Look for the word "krzesło" in the data below, and copy every line that holds it.

-------- Exercise data --------

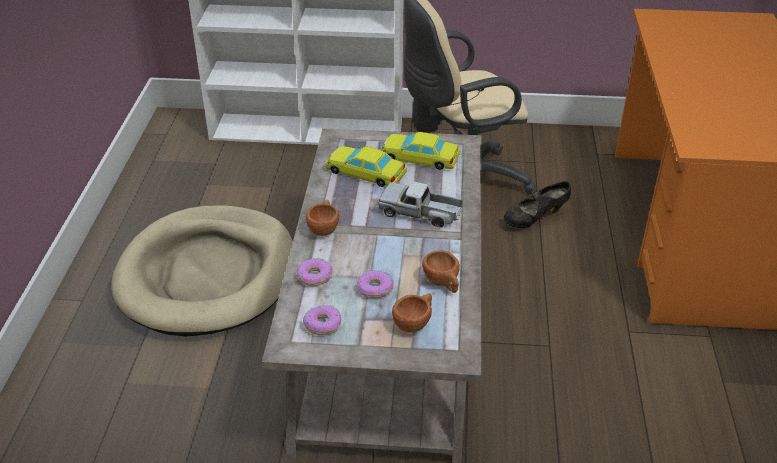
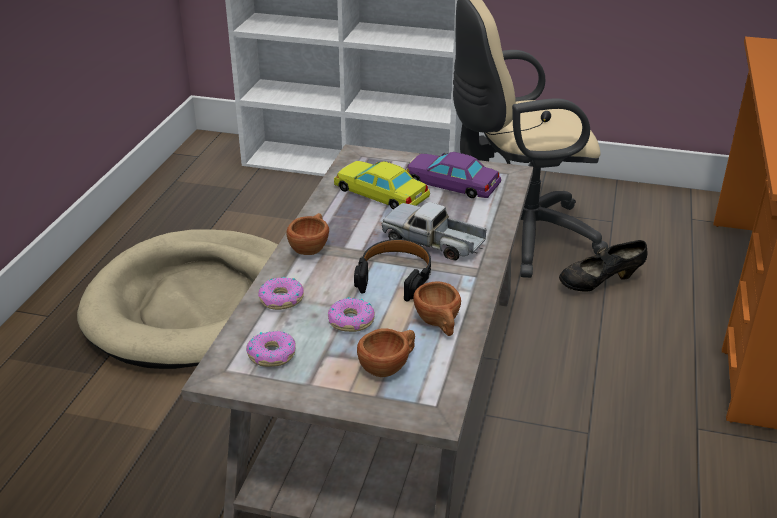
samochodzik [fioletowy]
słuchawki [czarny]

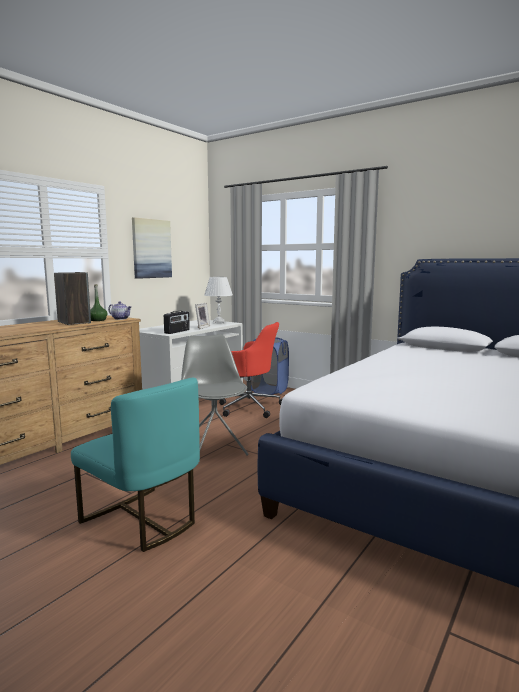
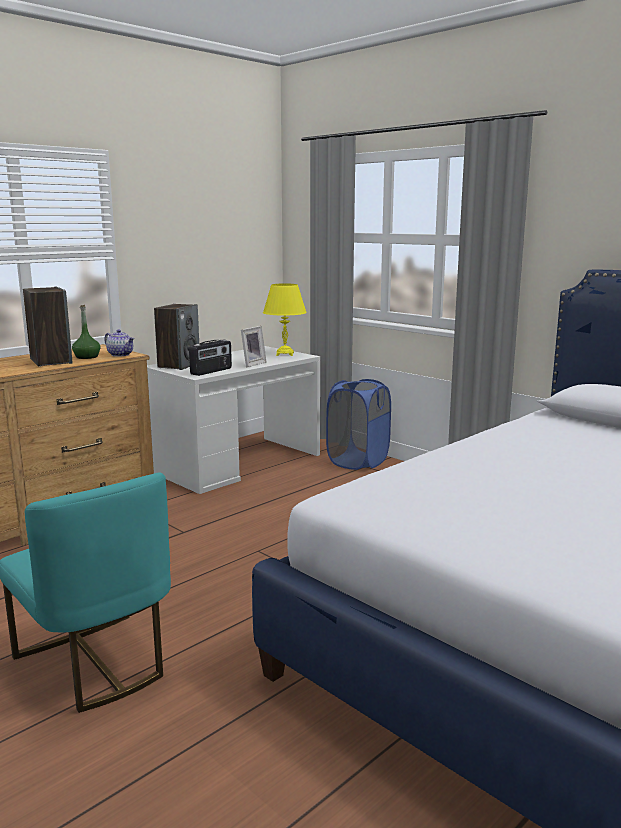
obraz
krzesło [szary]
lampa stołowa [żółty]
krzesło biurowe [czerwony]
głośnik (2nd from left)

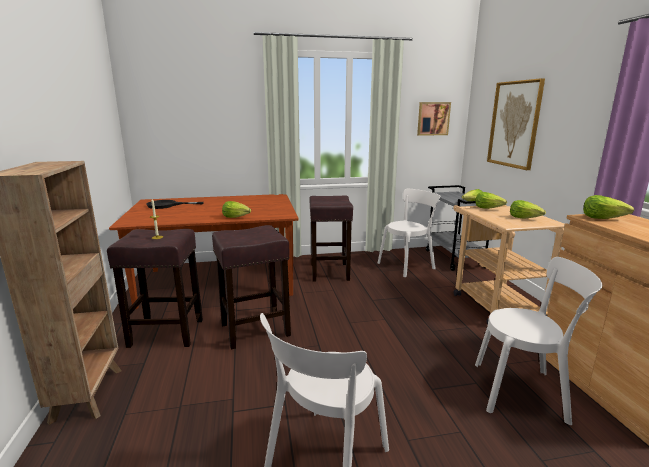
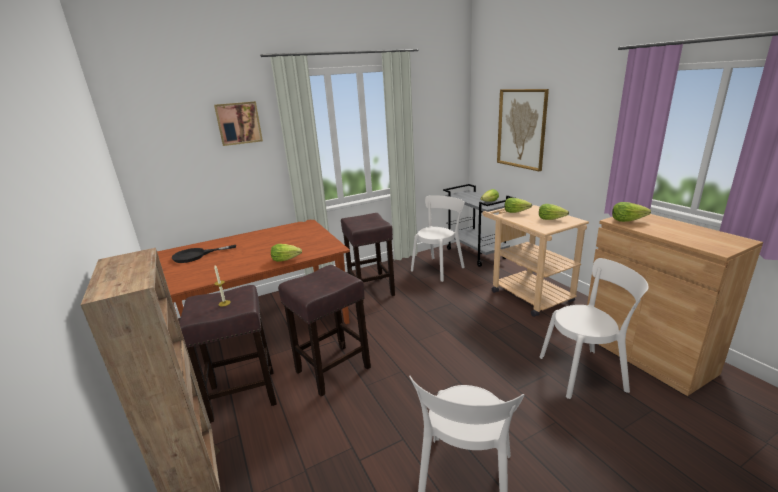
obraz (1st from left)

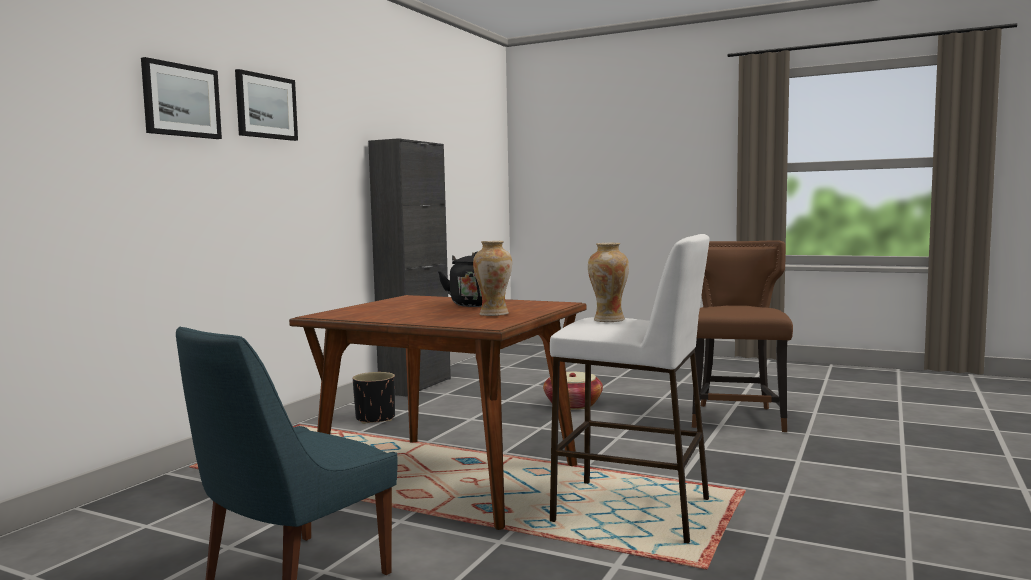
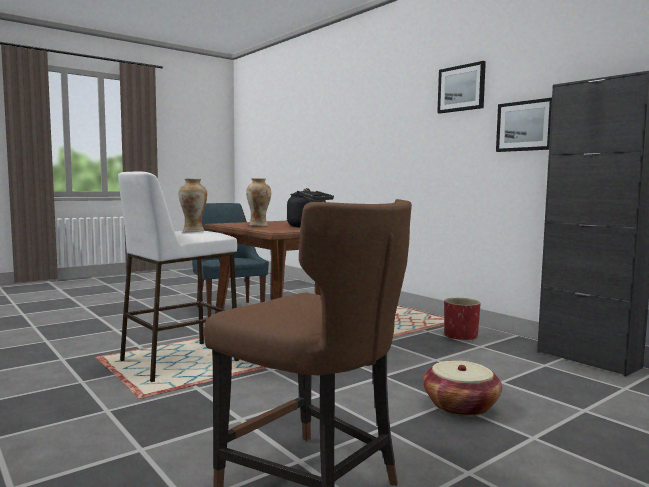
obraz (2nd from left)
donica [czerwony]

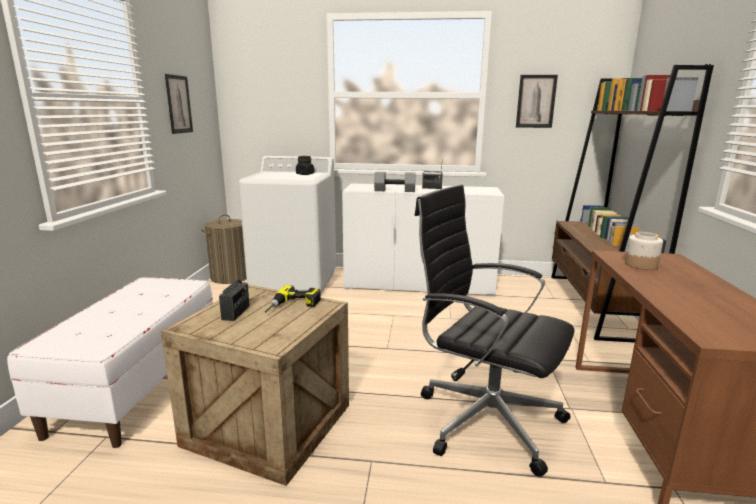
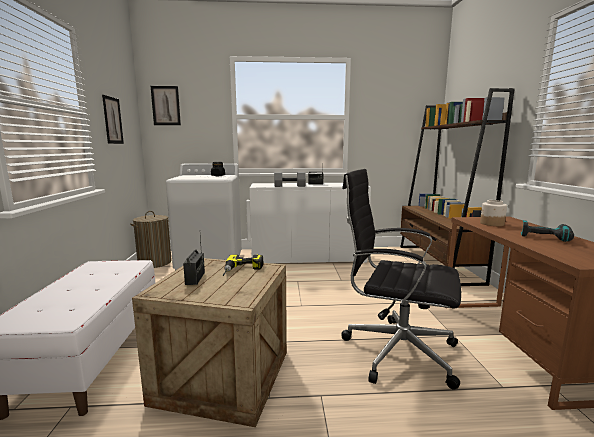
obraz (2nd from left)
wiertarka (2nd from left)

--------

• [Result of the exercise]
krzesło [szary]
krzesło biurowe [czerwony]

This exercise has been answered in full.